Güldüm bu dediğine. "Beni kızdırıp kızdırmaman önemli değil ki. İki farklı karakteriz tabi ki de birbirimizi kızdıracağız hatta kıracağız da ama sebeplerimiz önemli. Beni bilerek kırıyorsan düşündüğün gibi sevmiyorsundur ya da Tuana da olduğu gibi başkası için kırıyorsan ben senin için o kadar da önemli değilimdir."

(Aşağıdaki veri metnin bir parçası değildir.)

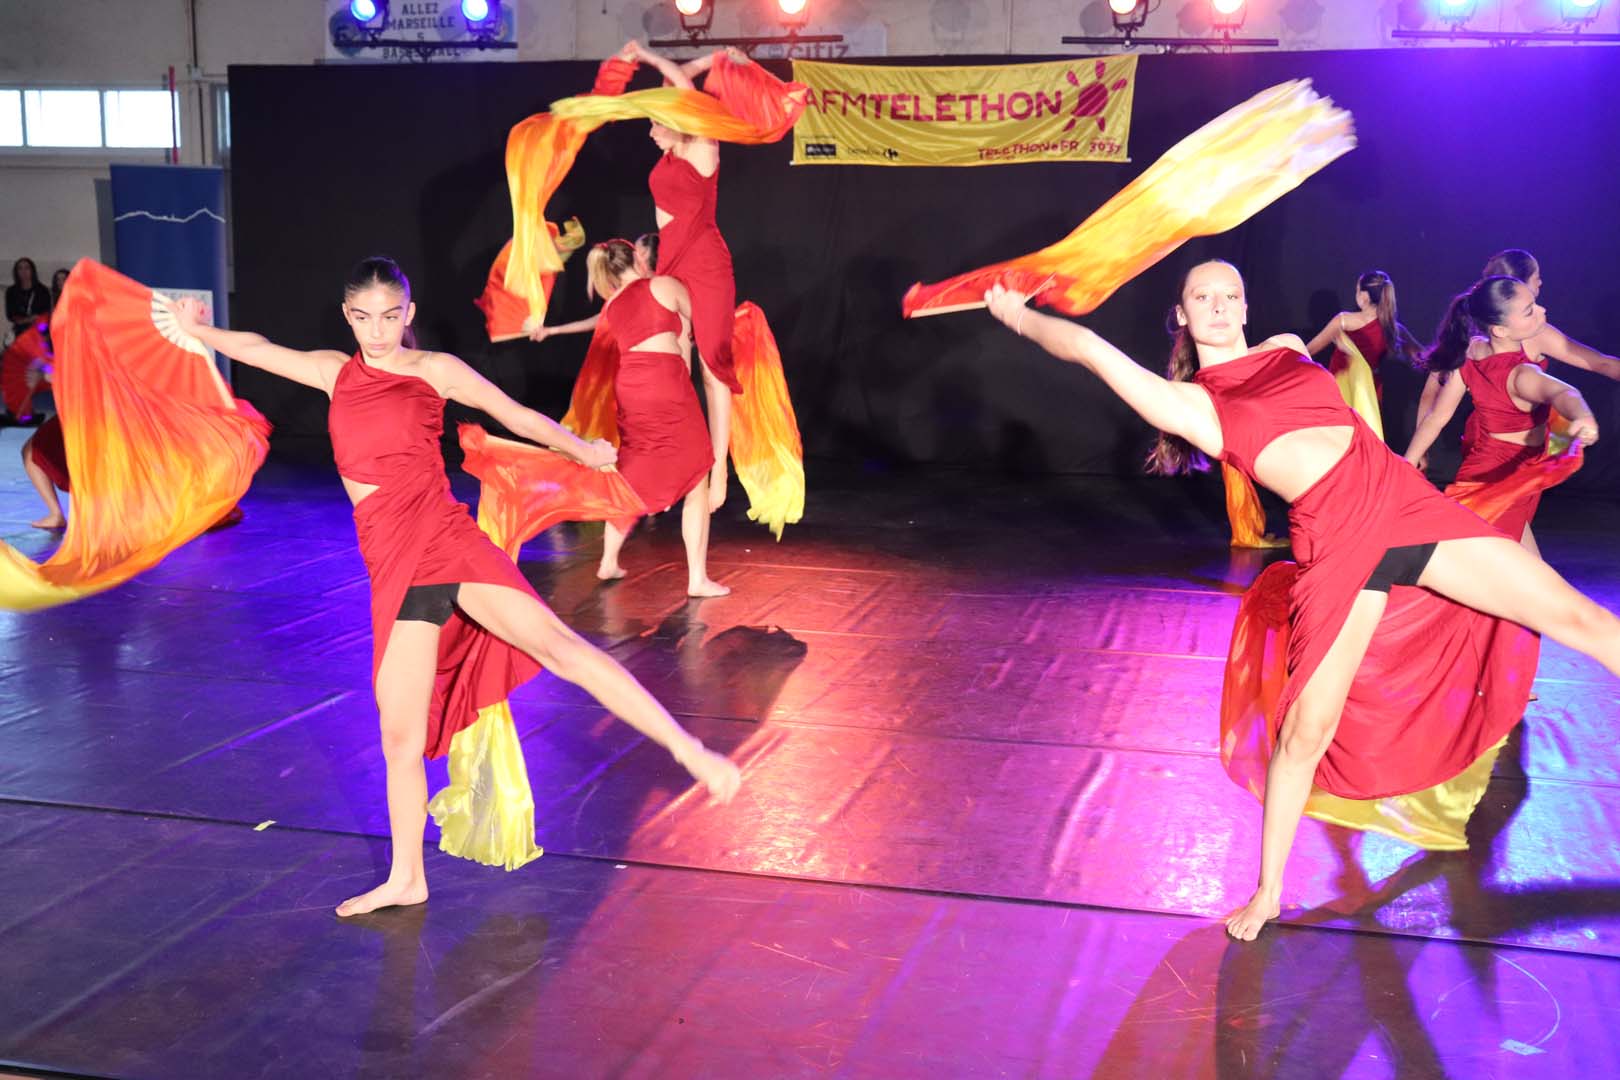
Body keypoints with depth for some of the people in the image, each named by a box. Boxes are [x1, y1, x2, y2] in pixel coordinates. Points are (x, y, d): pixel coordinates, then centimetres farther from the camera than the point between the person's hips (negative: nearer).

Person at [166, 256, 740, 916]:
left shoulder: (434, 370, 5)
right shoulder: (335, 373, 16)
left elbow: (517, 417, 15)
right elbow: (257, 349, 32)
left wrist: (581, 450, 25)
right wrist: (201, 331, 46)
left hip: (445, 541, -4)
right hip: (391, 566, 4)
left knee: (554, 642, -24)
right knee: (400, 736, 7)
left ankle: (689, 750, -28)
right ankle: (406, 879, 22)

Uzanıp kolunu boynuma dolayarak başımı kendine çekip şakaklarıma bir öpücük bıraktı. "Ne kadar akıllı konuşuyorsun sen öyle. Biraz daha böyle akıllı akıllı konuşursan dışarıdayız demem ve o ağzına yapışırım." dediğinde gözlerim irice açıldı.

"Aptal mısın? Asla böyle bir şey yapmıyorsun!" diyerek koluna geçirdiğimde güldüğünü duydum. Tamam arsızlıkta ondan daha fena olduğumu biliyorum ama herkesin içinde olmazdı. Benim de kendime göre karizmam vardı. Şimdi okuldan birilerine falan yakalanırdık ifşalanmak istemiyordum.

"Sanırım bu dünyada en sevdiğim şey seni utandırmak. Pençelerini içine çekmene bayılıyorum." diyerek beni daha da gıcıklandırmaya çalıştığında homurdanarak geri kaçmaya çalıştım ama öyle bir sarılmıştı ki bunu yapmak imkansız gibi bir şeydi.

Dudakları şakaklarımda gezinirken huysuzca homurdandım. "Daha saniyeler önce beni kızdırmaman gerektiğini söylüyordun!"

Gülerek yanağımı ısırdı. Bu adeti de yeni edinmişti. Anlamıyordum, annesi evde et vermiyor muydu bu çocuğa?

"Bu tatlı bir kızdırma ama."

Sokrates savunmasına sadece gözlerimi devirdim. İşine gelince lafı ne kadar da güzel çeviriyordu. Laf cambazı.

Parmaklarımı boynumdan sarkan parmaklarının arasına geçirerek ellerimizi birleştirdiğimde kızgın ifadem biraz olsun duruldu. Onunla sevgili olmadan önce temas bağımlısı bir insan olduğumu hiç düşünmezdim ama artık düşünüyordum. Nerede olursak olalım elim sürekli bedeninin üstündeydi tıpkı onunki gibi. Ona temas bağımlısı deyip sıcak dokunuşlarından kaçındığım anları hatırlarken utançla kafama vurdum.